NUS Women’s Conference: ‘Gay White Men Should Stop Appropriating Black Women’
A motion brought up at the 2015 National Union of Students Women’s Conference stated that gay white men to stop acting like black women. Motion 512 at the NUS Women’s Conference is entitled, “Dear White Gay Men: Stop Appropriating Black Women.” A copy of all motions and amendments for the conference are included on a document from the NUS Women’s Campaign and is available online.
The NUS Women’s Campaign’s purpose, according to the group’s literature, is “to represent and extend and defend the rights of women students.” The group says that it is “an autonomous campaign,” led and governed by women.
“Throughout the year, we work on key areas, as identified within our policy, to positively impact women students’ lives and towards the freedom from oppression and discrimination of Women.”
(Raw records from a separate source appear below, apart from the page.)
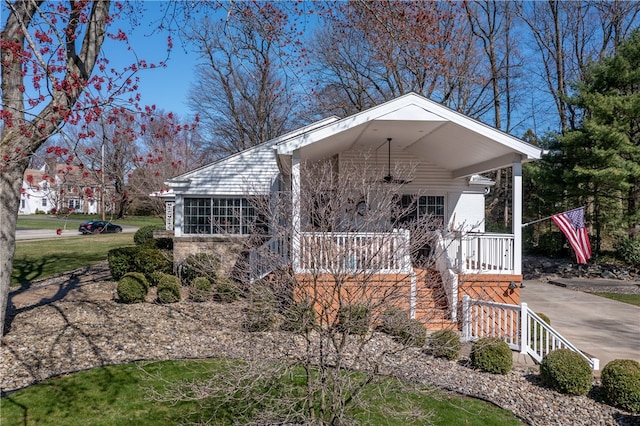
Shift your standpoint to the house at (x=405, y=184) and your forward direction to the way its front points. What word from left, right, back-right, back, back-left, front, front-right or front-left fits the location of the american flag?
left

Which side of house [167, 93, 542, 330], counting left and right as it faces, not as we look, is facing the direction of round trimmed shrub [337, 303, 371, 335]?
front

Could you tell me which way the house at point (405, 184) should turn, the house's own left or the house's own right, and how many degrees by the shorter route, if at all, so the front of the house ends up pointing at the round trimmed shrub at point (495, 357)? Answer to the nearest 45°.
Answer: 0° — it already faces it

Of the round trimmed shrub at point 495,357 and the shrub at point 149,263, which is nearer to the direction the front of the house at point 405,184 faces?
the round trimmed shrub

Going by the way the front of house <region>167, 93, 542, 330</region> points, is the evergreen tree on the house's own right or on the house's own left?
on the house's own left

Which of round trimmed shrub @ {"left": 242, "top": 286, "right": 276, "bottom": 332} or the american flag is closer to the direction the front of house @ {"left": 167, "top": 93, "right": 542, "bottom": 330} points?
the round trimmed shrub

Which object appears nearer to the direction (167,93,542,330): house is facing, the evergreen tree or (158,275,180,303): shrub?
the shrub

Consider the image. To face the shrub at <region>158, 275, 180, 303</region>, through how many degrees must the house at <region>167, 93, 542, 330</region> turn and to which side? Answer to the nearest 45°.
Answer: approximately 90° to its right

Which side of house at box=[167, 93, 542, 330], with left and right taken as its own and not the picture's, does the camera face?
front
Motion 512 was just one of the many motions brought up at the 2015 NUS Women’s Conference, but it is getting a lot of online attention while using the hashtag #womencon15.
This is a 100% real motion at #nuswomen15 – could gay men please stop acting like black women pic.twitter.com/WOQNnS82Rj
— Tim Stanley (@timothy_stanley) March 24, 2015
According to the NUS Women Conference document, Motion 512’s supporters believe that the “appropriation of Black women by white gay men is prevalent within the LGBT scene and community.” It states that this appropriation is found in the “emulation of the mannerisms, language (particularly AAVE- African American Vernacular English) and phrases that can be attributed to Black women.” Furthermore, the NUS Women’s Campaign motion supporters find it offensive when white gay men say they have an “inner black woman.” The motion claims that white gay men “benefit from both white privilege and male privilege.”
The NUS Women’s Conference motion quotes a piece in TIME written by Sierra Mannie entitled, “Dear white gays, stop stealing Black Female culture.”
“You are not a black woman, and you do not get to claim either blackness or womanhood. There is a clear line between appreciation and appropriation. I need some of you to cut it the h-ll out. Maybe, for some of you, it’s a presumed mutual appreciation for Beyoncé and weaves that has you thinking that I’m going to be amused by you approaching me in your best ‘Shanequa from around the way’ voice. I don’t know. What I do know is that I don’t care how well you can quote Madea, who told you that your booty was getting bigger than hers, how cute you think it is to call yourself a strong black woman, who taught you to twerk, how funny you think it is to call yourself Quita or Keisha or for which black male you’ve been bottoming — you are not a black woman, and you do not get to claim either blackness or womanhood. It is not yours. It is not for you.”
The NUS Women’s Conference’s motion would work with the NUS LGBT Campaign and the public in order to stop white gay men from appropriating activities, mannerisms, speech, and dress that is claimed by black women.